C’est un euphémisme de dire qu’on aura accablé George Lucas de ne pas avoir su réitérer l’exploit de sa trilogie originale. On l’aura haï, abhorré, traité de simple financier se prenant pour un auteur.
Encore aujourd’hui, nombreuses sont les critiques qui lorsqu’elles reviennent sur cette prélogie s’accordent à dire qu’elle n’a pas su répondre aux attentes d’un public devenu trop exigeant et semble même jurer avec ses trois vieilles suites.

Il est vrai qu’au vu de La Menace fantôme, on est en droit de se sentir trahi. Comme si l’on volait les rêves d’enfants devenus trentenaires pour en faire une version aseptisée et sans saveur qui entache de manière irréversible le mythe jusque-là presque intact.
Presque, car pour financer sa nouvelle trilogie, Lucas aura produit une remasterisation de sa trilogie originale, agrémentée d’effets spéciaux plus crédibles et esthétiques. Une copie revue et corrigée donc pour une ressortie en salles en fin de millénaire et dont les recettes servirent officiellement à réunir le budget nécessaire pour la mise en chantier de la prélogie.

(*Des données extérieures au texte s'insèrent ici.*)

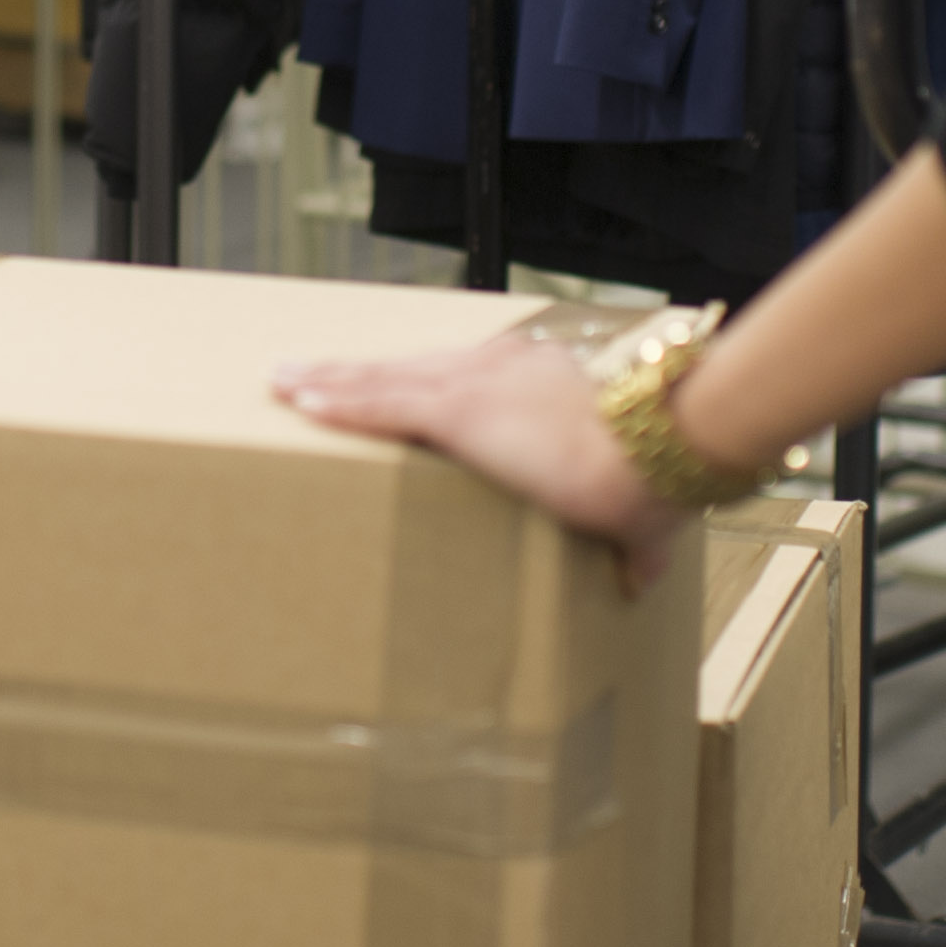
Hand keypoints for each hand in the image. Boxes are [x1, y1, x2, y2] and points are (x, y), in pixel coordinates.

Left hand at [274, 338, 690, 585]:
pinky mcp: (458, 410)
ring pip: (382, 378)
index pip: (461, 378)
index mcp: (538, 385)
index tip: (388, 380)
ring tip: (283, 382)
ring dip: (329, 381)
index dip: (417, 380)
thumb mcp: (639, 513)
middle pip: (408, 369)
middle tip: (310, 373)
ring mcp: (475, 386)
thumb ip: (633, 545)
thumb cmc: (658, 474)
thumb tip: (641, 578)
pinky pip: (381, 403)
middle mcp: (498, 371)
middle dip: (358, 373)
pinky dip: (339, 402)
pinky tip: (302, 402)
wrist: (662, 445)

Tout le problème de Lucas est son souci de cohérence (et sa cupidité).
Pour rendre crédible son univers, il aura plusieurs fois réajusté son oeuvre à l’esthétique de son époque. Les quelques menus défauts de la trilogie originale qui rajoutaient un cachet certain à l’ensemble sont gommées sans ménagement pour promouvoir l’imagerie numérique dont il est un des instigateurs. Lucas n’écoute personne. Il est le seul maître de son oeuvre et peu importe les millions de fans qui l’auront enrichi en rêvant sur le foisonnement de son univers. Leur avis, il semble ne pas les prendre en compte. Et se plante parfois dans les grandes largeurs lorsque voulant éviter l’incohérence, il y tombe grossièrement via des intrigues politiques aux circonvolutions nébuleuses et des éléments insérés contre toute logique dans son intrigue d’origine (le climax du Retour du Jedi, où le jeune Anakin Skywalker apparaît à son fils alors que celui-ci ne l’a jamais connu sous cet aspect).

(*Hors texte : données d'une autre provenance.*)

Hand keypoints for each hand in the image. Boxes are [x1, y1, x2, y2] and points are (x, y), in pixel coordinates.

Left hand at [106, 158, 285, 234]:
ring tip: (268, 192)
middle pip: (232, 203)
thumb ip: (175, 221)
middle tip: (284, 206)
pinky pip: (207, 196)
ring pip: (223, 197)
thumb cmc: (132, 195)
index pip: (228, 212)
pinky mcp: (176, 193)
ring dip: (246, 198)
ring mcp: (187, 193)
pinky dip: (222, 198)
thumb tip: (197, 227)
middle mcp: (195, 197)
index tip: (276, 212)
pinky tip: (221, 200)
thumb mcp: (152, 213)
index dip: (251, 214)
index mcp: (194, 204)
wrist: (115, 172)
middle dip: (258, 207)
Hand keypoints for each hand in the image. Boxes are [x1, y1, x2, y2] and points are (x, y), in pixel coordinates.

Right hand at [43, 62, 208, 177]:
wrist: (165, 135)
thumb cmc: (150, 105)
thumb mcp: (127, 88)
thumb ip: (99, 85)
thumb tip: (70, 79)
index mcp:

La Menace fantôme fourmille de cafouillages, de facilités et de problèmes de rythme.
Certes, formellement le film était beau à son époque mais réalisé platement. Aujourd’hui, il ressemble plus à un vieux film d’animation 3D qu’à un véritable film de SF. Le scénario, lui, pêche par excès de simplicité.
Lucas ne s’est pas trop trituré les méninges en pondant son script, il a juste ré-adapté celui de l’épisode 4, en substituant le père au fils, à la différence que c’est ici sur les pas d’un enfant que nous entraîne l’aventure et donc freine l’identification des premiers fans de la saga tout en restant cohérent avec sa démarche infantile opérée seize ans plus tôt avec l’épisode 6.
Pis, la narration se voit totalement déséquilibrée. La course de chars, pardon de pods, impressionnante durant les premières secondes, monopolise trop de temps sur l’intrigue pour des enjeux qui auraient pu être autrement simplifiés.
Lucas, fidèle à lui-même en rajoute sur l’esbroufe et oublie qu’un film est avant tout une mise en images servant une intrigue et pas l’inverse.
Ainsi, s’ennuie-t-on sévère durant le film, jusqu’à se réveiller lors des premières notes wagneriennes de Williams annonçant le très attendu duel final Jedi-Sith. Plutôt un triel (pardon pour le néologisme) vu que les Jedi sont assez puissants et braves pour affronter à deux contre un leur adversaire. Il est vrai que “le sage est celui qui connait ses limites” mais quelle n’est pas la déception des fans que de se rendre compte qu’un chevalier Jedi est si faible en comparaison à un guerrier sith qu’il ne peut se résoudre à l’affronter seul.
Pourtant le combat, même s’il commence à trois, se poursuit d’homme à homme et c’est au bout du premier duel que survient la tragique disparition amenant le désir de vengeance de ce jeune Obi-Wan, qui au bout d’un duel superbement chorégraphié triomphera de son terrible ennemi cornu.

Le climax emprunte donc une dramaturgie traditionnelle, et c’est en alternant deux séquences se déroulant en parallèles (le conflit dans le palais, la bataille de Naboo), de la même manière que dans les climax de L’Empire contre-attaque et Le Retour du Jedi, que Lucas conclut son métrage. Il appliquera la même technique narrative pour La Revanche des Sith.
La victoire finale de l’Episode 1 est fallacieuse puisqu’elle voit Palpatine élevé au rang de chancelier. Le tout baignant dans une atmosphère infantile et inoffensive, porte les germes d’un avenir plus sombre et adulte que cette décevante menace fantôme.